Meteorological Applications of WVSS-II Water Vapor Data from Commercial Aircraft
The National Weather Service has collaborated with United Parcel Service and Southwest Airlines to collect water vapor data from over 120 aircraft equipped with the Water Vapor Sensing System version 2 (WVSS-II). WVSS-II data are a subset of aircraft meteorological data known as AMDAR (Aircraft Meteorological Data Report) that are collected from over 3,000 commercial aircraft around the world. AMDAR data are currently used by national meteorological centers as input to numerical weather prediction models, and directly by meteorologists to improve forecasts and warnings.
Despite being a relatively new source of atmospheric moisture data, meteorologists at National Weather Service Forecast Offices and national centers have found many applications of these data to improve forecasts and advisories.

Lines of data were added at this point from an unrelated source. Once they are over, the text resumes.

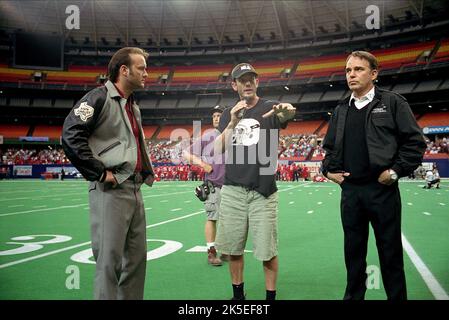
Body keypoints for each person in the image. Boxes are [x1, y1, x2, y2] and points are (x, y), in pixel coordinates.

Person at [322, 51, 426, 300]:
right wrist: (328, 171)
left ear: (374, 73)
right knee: (353, 254)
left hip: (382, 191)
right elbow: (329, 148)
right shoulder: (340, 108)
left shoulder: (392, 102)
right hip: (351, 192)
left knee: (390, 253)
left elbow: (414, 143)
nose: (351, 75)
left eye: (358, 69)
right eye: (348, 70)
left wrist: (395, 171)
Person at [62, 47, 154, 300]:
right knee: (108, 263)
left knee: (136, 263)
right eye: (141, 68)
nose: (147, 73)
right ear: (124, 70)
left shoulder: (132, 105)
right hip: (110, 190)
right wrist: (99, 173)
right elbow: (70, 134)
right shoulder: (97, 98)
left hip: (134, 189)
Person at [214, 63, 296, 300]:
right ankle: (238, 296)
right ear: (235, 85)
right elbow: (219, 148)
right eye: (242, 80)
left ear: (257, 82)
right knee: (233, 248)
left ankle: (271, 298)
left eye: (251, 79)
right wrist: (231, 122)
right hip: (233, 190)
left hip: (263, 191)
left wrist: (287, 111)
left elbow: (286, 113)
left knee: (267, 250)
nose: (247, 83)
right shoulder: (230, 113)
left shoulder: (270, 108)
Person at [182, 105, 227, 266]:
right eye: (214, 115)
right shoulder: (209, 135)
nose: (216, 118)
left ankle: (225, 249)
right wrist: (202, 164)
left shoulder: (232, 135)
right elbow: (186, 153)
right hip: (214, 184)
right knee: (212, 218)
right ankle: (211, 251)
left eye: (219, 115)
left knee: (229, 219)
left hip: (231, 186)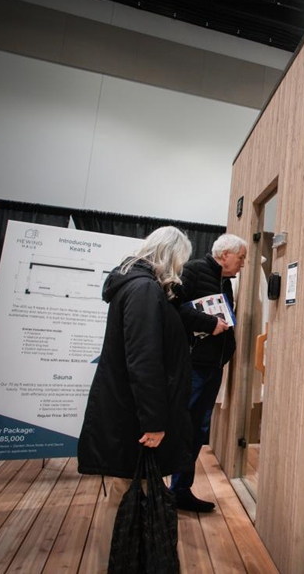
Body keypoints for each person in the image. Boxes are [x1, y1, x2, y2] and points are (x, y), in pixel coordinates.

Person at [77, 226, 194, 572]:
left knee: (126, 496)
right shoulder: (143, 291)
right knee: (125, 500)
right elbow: (143, 361)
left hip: (130, 415)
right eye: (180, 262)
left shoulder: (140, 287)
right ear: (170, 257)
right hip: (135, 420)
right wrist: (155, 422)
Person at [172, 232, 248, 512]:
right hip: (192, 367)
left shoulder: (225, 282)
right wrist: (207, 322)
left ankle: (180, 490)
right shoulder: (191, 271)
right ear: (225, 254)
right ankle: (157, 488)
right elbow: (172, 309)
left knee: (197, 430)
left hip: (212, 367)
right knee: (180, 427)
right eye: (241, 258)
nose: (242, 264)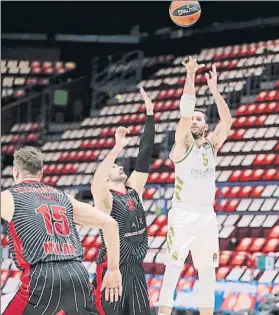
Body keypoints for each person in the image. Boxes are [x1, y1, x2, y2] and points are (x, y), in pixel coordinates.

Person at [1, 146, 122, 315]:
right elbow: (110, 223)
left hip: (41, 279)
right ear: (41, 172)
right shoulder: (63, 197)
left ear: (15, 171)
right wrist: (114, 270)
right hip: (77, 275)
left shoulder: (7, 197)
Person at [158, 57, 232, 315]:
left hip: (207, 215)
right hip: (183, 213)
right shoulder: (181, 146)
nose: (194, 122)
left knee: (208, 274)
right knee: (172, 271)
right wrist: (191, 75)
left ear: (205, 126)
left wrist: (215, 91)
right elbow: (185, 113)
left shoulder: (211, 146)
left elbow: (227, 122)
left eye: (199, 119)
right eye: (192, 120)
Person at [91, 87, 155, 315]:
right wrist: (116, 148)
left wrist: (150, 117)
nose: (120, 166)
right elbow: (97, 182)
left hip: (135, 269)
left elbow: (145, 155)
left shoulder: (133, 189)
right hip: (112, 268)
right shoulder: (105, 198)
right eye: (116, 166)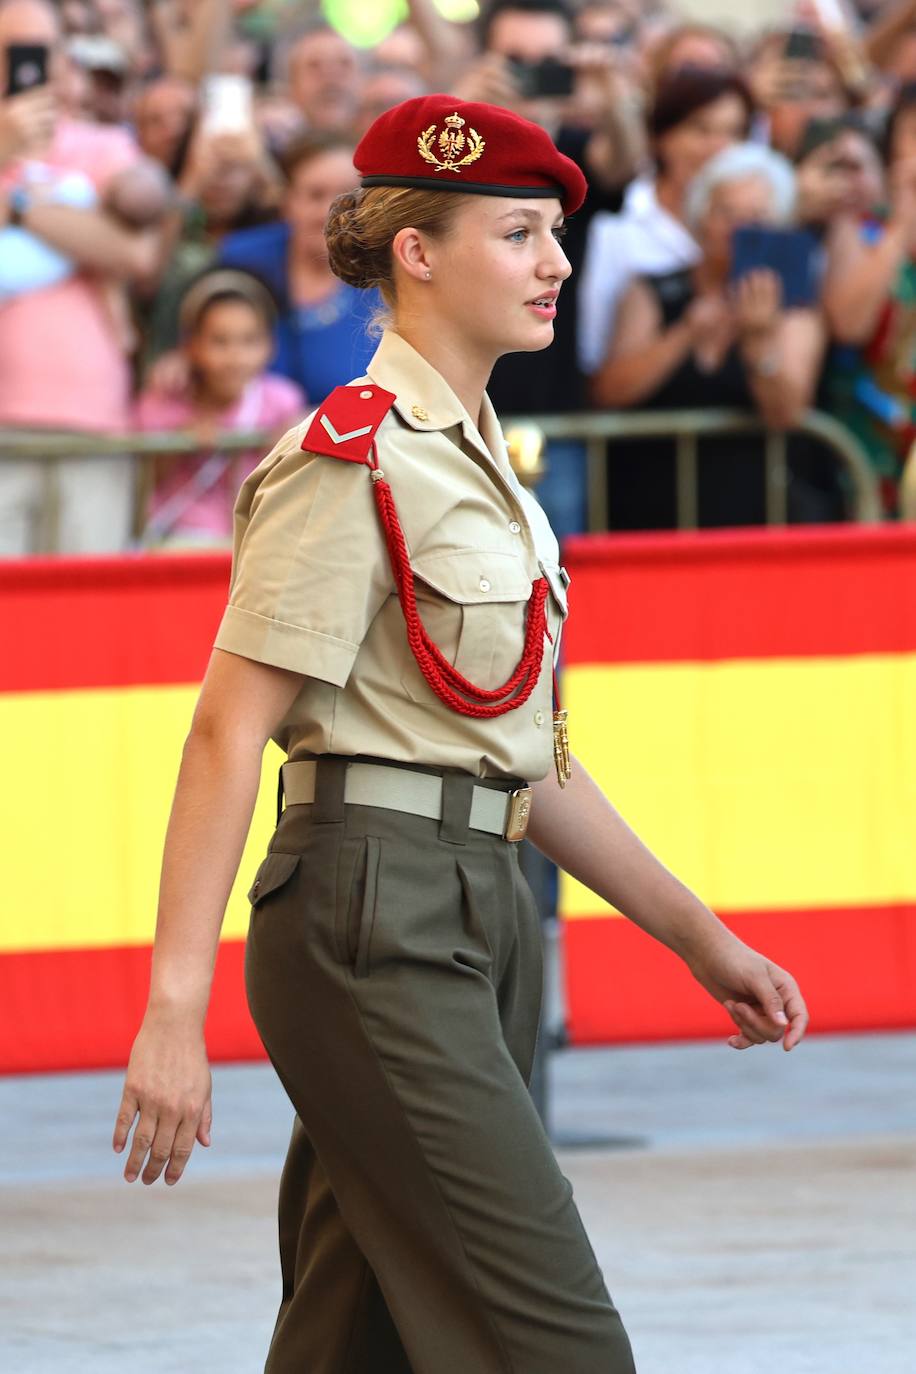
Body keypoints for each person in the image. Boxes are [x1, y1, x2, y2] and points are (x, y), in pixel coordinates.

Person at [112, 94, 809, 1374]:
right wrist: (172, 1011)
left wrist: (699, 940)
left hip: (482, 908)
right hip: (372, 913)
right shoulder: (352, 459)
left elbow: (525, 758)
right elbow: (228, 731)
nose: (555, 264)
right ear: (417, 252)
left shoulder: (486, 466)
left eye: (555, 235)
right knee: (557, 1340)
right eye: (519, 233)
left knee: (358, 1326)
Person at [590, 141, 831, 528]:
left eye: (756, 216)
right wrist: (683, 334)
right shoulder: (653, 290)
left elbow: (786, 412)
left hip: (757, 520)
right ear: (700, 219)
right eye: (726, 212)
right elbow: (610, 391)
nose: (739, 229)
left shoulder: (795, 306)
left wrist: (759, 342)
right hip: (648, 513)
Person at [577, 66, 755, 382]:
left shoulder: (761, 219)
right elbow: (591, 350)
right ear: (661, 136)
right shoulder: (617, 224)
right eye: (701, 129)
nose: (720, 147)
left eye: (735, 132)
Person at [133, 270, 305, 548]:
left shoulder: (283, 402)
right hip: (180, 541)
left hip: (254, 538)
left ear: (270, 345)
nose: (235, 356)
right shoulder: (162, 402)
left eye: (249, 340)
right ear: (191, 346)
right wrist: (179, 443)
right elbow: (143, 478)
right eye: (220, 341)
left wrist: (291, 439)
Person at [217, 132, 380, 401]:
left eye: (347, 197)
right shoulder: (241, 258)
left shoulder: (385, 277)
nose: (331, 212)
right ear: (287, 201)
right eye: (315, 195)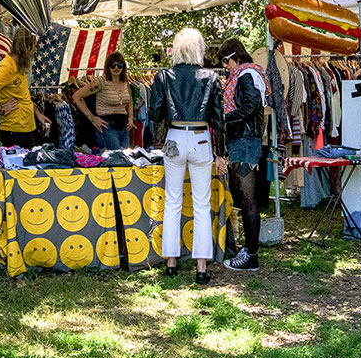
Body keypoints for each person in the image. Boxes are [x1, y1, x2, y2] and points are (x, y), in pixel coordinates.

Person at [148, 28, 226, 285]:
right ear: (199, 49)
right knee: (202, 204)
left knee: (173, 200)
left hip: (175, 137)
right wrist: (221, 153)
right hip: (202, 138)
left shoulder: (164, 76)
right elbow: (219, 118)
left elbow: (156, 113)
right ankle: (201, 266)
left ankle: (171, 261)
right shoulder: (211, 77)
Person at [217, 38, 267, 272]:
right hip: (243, 140)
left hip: (246, 141)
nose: (225, 66)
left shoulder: (246, 75)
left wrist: (226, 119)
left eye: (226, 61)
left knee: (247, 200)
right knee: (245, 198)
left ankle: (252, 255)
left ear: (236, 56)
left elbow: (253, 105)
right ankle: (249, 251)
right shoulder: (244, 74)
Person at [0, 27, 50, 148]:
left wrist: (37, 114)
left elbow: (23, 97)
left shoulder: (19, 66)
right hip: (14, 130)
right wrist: (0, 109)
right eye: (34, 46)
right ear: (26, 46)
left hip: (26, 128)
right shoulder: (7, 67)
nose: (36, 50)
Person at [71, 51, 134, 150]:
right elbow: (77, 96)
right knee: (115, 160)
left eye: (119, 64)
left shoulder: (125, 83)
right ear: (108, 67)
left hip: (124, 128)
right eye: (113, 65)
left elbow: (130, 100)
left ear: (124, 66)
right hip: (107, 128)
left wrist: (130, 117)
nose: (116, 68)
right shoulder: (100, 82)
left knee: (126, 159)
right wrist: (92, 118)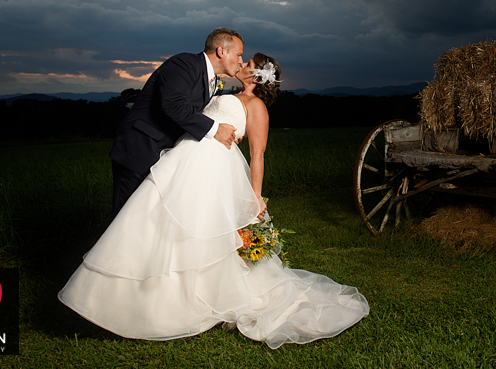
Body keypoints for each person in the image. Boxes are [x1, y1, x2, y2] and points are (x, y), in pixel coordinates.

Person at [59, 54, 369, 347]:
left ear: (258, 76)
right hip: (183, 160)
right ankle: (131, 301)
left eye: (249, 63)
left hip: (213, 169)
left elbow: (258, 155)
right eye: (243, 58)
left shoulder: (257, 106)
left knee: (199, 230)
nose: (242, 63)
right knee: (156, 221)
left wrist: (255, 196)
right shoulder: (223, 92)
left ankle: (193, 300)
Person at [109, 28, 244, 216]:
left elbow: (193, 116)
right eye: (239, 55)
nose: (241, 61)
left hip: (163, 155)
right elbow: (173, 104)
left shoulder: (211, 79)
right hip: (140, 150)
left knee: (148, 219)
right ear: (221, 51)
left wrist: (225, 135)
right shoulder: (184, 63)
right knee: (126, 219)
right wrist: (215, 130)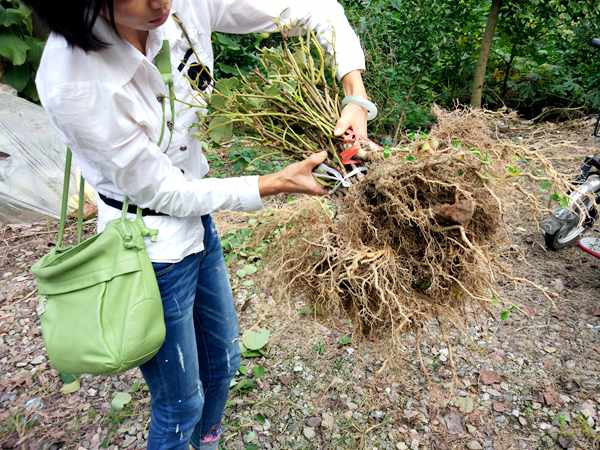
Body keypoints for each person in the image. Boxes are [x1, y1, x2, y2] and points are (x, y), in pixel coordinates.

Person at [24, 0, 371, 448]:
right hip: (146, 248)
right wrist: (271, 184)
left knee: (225, 361)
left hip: (197, 219)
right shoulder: (75, 81)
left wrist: (354, 96)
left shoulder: (180, 6)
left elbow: (314, 9)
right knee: (179, 403)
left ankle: (206, 441)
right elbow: (163, 192)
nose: (159, 2)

These include improved forecasts of convective initiation or inhibition, formation of low clouds and fog, aircraft icing, and precipitation type of winter storms.
The author(s) will first present a short historical discussion of efforts to collect water vapor data from commercial aircraft, including WVSS-I, TAMDAR, and WVSS-II. Several case studies will then follow that show WVSS-II sounding information, NWS Area Forecast Discussions that explain how the water vapor information was used in forecast decisions, and the observed weather that verified those forecast decisions. Finally, future plans to expand the number of aircraft collecting water vapor data will be discussed, as well as possible future applications of WVSS-II data.